**Exercise description:**
Search the material below for the string "KISEN" and copy each line where it appears.

**Records provided:**
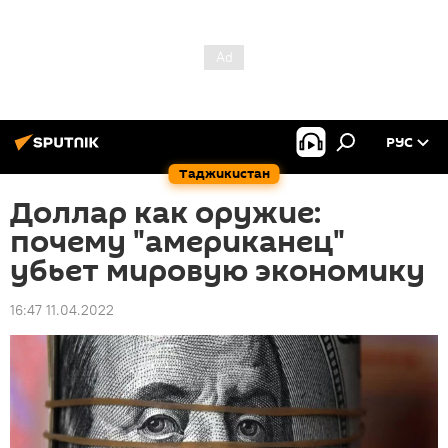
РУС
Таджикистан
Доллар как оружие:
почему "американец"
убьет мировую экономику
16:47 11.04.2022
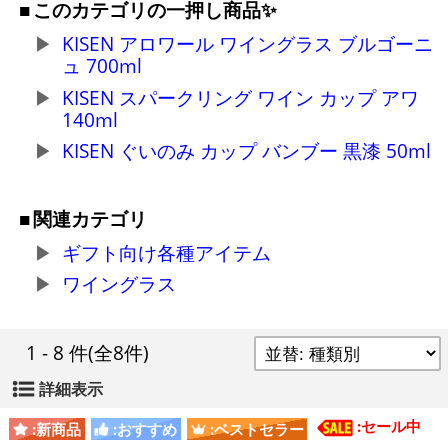
このカテゴリの一押し商品✨
KISEN アロワール ワイングラス ブルゴーニ
ュ 700ml
KISEN スパークリング ワイン カップ アワ
140ml
KISEN ぐいのみ カップ バンブー 黒漆 50ml
関連カテゴリ
ギフト向け各種アイテム
ワイングラス
1 - 8 件
(全8件)
詳細表示
:セール中
:新商品
:おすすめ
:ベストセラー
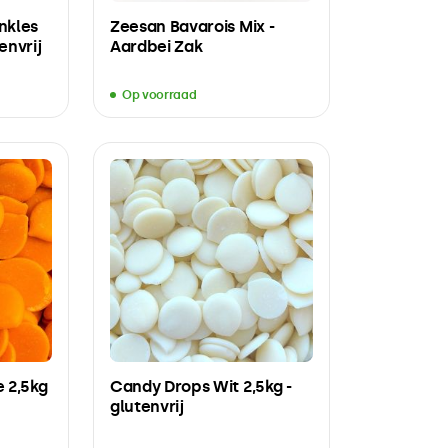
inkles
Zeesan Bavarois Mix -
envrij
Aardbei Zak
Op voorraad
 2,5kg
Candy Drops Wit 2,5kg -
glutenvrij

**Written solution:**
KISEN アロワール ワイングラス ブルゴーニ
KISEN スパークリング ワイン カップ アワ
KISEN ぐいのみ カップ バンブー 黒漆 50ml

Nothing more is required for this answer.